While she tried to reach Ken on the radio, I trudged into the lavatory and took a long, satisfying leak. When I came back out to the squad room, she was still trying. After another unsuccessful attempt, she said, “There must be some malfunction with his radio. I can’t raise him.”

I called Lauren Kenniston again.

“Does the story in the Journal say where Creighton Taylor was living at the start of his freshman year here?” I asked.

“Let me check,” she said.

“Drink this,” ordered Captain Morgo, handing me a large plastic cup she had just carried over from the refreshment bar.

I took a sip. It was a thick chocolate milkshake and was as delicious as anything I had ever tasted. I finished it as Lauren came back on the phone.

“His last known local mailing address was 326 Highland Drive.”

Highland Drive was the first cross street after the traffic bridge. It led down to the Fall Creek Tavern. I didn’t know the street numbers, but there were a lot of homes on that street where people rented rooms to students.

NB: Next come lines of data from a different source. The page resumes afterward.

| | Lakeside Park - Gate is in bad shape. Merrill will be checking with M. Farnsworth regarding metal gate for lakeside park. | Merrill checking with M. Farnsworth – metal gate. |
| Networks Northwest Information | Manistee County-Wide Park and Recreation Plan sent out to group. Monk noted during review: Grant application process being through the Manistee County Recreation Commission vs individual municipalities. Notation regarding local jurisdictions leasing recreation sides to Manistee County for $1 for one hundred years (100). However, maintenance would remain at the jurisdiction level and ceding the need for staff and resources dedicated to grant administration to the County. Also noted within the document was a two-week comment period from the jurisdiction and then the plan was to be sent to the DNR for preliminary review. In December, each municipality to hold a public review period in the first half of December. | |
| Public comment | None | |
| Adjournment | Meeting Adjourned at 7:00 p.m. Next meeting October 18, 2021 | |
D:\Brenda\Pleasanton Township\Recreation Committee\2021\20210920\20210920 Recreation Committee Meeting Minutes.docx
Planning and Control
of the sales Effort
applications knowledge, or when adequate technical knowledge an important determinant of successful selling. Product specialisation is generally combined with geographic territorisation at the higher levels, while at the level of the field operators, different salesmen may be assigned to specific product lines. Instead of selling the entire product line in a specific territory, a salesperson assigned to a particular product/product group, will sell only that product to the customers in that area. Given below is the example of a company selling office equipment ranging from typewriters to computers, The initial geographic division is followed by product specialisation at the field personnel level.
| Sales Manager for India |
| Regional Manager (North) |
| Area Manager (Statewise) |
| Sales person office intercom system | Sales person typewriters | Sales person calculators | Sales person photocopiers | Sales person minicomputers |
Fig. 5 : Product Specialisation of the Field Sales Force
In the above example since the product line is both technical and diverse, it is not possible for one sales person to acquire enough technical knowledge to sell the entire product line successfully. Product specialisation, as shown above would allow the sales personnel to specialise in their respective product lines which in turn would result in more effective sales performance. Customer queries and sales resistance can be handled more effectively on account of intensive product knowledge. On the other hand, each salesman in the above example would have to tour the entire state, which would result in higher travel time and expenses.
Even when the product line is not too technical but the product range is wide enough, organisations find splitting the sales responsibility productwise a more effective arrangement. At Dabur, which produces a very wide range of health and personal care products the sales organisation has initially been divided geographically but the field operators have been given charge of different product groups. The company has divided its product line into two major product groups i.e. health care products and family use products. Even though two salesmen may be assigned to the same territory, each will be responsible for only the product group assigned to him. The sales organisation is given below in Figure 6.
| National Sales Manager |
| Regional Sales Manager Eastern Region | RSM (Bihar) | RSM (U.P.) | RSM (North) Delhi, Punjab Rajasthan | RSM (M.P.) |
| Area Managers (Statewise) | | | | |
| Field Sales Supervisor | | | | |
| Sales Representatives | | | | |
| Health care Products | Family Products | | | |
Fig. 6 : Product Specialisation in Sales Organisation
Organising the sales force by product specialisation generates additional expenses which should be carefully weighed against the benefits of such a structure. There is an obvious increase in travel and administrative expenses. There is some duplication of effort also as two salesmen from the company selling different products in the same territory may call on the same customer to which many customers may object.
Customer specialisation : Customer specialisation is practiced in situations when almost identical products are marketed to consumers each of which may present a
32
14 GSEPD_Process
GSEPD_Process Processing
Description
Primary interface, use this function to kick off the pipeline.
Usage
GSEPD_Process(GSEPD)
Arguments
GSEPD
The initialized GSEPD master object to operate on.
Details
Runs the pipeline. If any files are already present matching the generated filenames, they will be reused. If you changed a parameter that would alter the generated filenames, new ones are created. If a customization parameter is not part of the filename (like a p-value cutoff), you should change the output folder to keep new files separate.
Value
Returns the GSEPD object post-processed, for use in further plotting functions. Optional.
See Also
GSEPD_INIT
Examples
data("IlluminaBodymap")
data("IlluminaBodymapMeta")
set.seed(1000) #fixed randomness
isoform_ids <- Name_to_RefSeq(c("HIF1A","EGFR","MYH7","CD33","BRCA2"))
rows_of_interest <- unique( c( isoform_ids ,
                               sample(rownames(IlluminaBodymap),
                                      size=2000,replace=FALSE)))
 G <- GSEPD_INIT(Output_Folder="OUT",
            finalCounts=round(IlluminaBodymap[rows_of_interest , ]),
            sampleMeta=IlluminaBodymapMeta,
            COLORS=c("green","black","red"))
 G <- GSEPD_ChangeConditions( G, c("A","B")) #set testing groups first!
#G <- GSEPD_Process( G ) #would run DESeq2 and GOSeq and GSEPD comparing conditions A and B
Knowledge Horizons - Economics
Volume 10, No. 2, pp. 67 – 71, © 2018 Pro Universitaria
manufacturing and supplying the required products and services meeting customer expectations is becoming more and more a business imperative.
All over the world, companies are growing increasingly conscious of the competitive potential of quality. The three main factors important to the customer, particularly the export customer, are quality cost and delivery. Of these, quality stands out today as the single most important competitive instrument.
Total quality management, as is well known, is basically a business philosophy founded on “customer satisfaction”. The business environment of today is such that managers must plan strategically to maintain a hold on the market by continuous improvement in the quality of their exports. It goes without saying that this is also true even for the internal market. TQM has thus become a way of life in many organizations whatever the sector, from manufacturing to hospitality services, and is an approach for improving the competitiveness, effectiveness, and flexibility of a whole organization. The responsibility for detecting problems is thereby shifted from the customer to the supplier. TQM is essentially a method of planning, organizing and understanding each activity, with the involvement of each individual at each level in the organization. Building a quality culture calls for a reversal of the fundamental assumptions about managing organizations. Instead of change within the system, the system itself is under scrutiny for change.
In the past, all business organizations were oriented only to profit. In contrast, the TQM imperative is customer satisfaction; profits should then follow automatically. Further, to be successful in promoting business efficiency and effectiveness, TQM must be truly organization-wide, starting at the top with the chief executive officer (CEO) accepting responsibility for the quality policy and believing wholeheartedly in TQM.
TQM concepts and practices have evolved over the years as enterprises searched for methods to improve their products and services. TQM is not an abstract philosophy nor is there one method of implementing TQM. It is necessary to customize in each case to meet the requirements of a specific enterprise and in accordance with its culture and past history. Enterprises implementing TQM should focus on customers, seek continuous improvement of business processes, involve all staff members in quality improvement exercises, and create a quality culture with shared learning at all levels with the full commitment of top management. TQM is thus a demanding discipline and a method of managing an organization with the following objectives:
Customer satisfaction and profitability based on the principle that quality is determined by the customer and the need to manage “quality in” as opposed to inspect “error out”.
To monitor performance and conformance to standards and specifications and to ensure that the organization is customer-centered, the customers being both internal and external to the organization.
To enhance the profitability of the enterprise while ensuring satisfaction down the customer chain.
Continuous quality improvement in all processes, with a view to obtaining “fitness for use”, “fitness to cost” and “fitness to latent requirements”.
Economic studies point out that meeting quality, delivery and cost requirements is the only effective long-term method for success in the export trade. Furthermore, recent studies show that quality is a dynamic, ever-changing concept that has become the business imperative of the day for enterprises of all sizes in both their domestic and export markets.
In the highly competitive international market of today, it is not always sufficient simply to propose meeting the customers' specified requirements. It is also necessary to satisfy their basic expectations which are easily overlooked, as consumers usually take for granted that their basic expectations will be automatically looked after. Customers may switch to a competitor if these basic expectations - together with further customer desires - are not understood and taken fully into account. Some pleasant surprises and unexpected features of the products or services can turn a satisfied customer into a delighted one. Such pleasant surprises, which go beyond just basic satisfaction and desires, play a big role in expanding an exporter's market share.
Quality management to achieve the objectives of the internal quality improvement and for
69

Captain Morgo said she would drive me over in her cruiser. Outside, the rain was finally losing its intensity. The wind wasn’t quite so violent either, but it was still gusting fiercely enough to make the trees on campus sway wildly before its might.

We had just crossed the traffic bridge over the gorge when Captain Morgo received a call on her cell phone. She listened for almost a minute before saying, “Stay there. I’ll call you right back.”

She turned to me and said, “That was Ken Macready. Hoyt Palmer is dead.”